Long Beach’s most famous former resident, actor and comedian Billy Crystal, visited his hometown last weekend and posted a photo of the new boardwalk on Twitter.

On April 5, Crystal tweeted, “Beautiful rebuilt boardwalk in Long Beach, NY. On r way back!”

A day earlier, Crystal appeared on the “Late Show with David Letterman,” in part to promote his new HBO comedy special, “Billy Crystal 700 Sundays,” which focuses largely on his upbringing in Long Beach and is set to premiere on April 19 at 9 p.m.

The stage adaptation of “700 Sundays” is based on an autobiography written by Crystal, and the title refers to the number of Sundays he shared with his father, Jack, who died when Crystal was 15. The one-man show won a Tony Award in 2005 and last year, Crystal launched a 54-performance revival at the Imperial Theatre, where HBO filmed the January 3-4 performances.

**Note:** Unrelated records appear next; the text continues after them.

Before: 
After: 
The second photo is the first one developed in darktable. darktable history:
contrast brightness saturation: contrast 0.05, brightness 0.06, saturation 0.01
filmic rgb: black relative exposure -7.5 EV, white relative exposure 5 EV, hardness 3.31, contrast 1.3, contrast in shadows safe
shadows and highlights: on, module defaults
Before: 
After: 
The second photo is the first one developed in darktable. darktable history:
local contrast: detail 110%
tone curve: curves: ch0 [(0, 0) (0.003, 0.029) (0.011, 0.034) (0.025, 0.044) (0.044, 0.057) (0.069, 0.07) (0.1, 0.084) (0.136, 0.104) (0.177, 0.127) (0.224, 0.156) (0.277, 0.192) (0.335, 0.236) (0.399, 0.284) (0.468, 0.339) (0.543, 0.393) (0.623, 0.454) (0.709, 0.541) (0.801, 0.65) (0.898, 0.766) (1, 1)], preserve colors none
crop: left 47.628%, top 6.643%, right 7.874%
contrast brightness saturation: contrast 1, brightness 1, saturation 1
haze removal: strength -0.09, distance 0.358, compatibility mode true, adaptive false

Crystal’s visit came less than a week after the City Council approved the purchase of a new sports flooring system for the city’s Ice Arena through a donation made by Crystal and his wife, Janice.

“It is through a very generous donation made by Billy and Janice Crystal — and in fact, this item was one of their top priorities that they were really excited about — that the city is purchasing this multi-purpose ice arena floor covering system to convert the ice arena floor for different recreation and community events,” City Manager Jack Schnirman said.

The city received three bids for the work, and selected the lowest responsible bidder, Signature Systems Group of Manhattan, to convert the ice arena floor for multi-purpose uses, recreation events and community events with approximately 17,000 square feet of event Deck Ice Cover System — which converts any ice arena surface into a multi-use, multi-purpose facility, while preserving the integrity of the ice surface below — at a cost of $72,400.

“It’s all from one donation,” Schnirman said of the funding for the project. “There’s a variety of different projects that it is funding throughout the city.”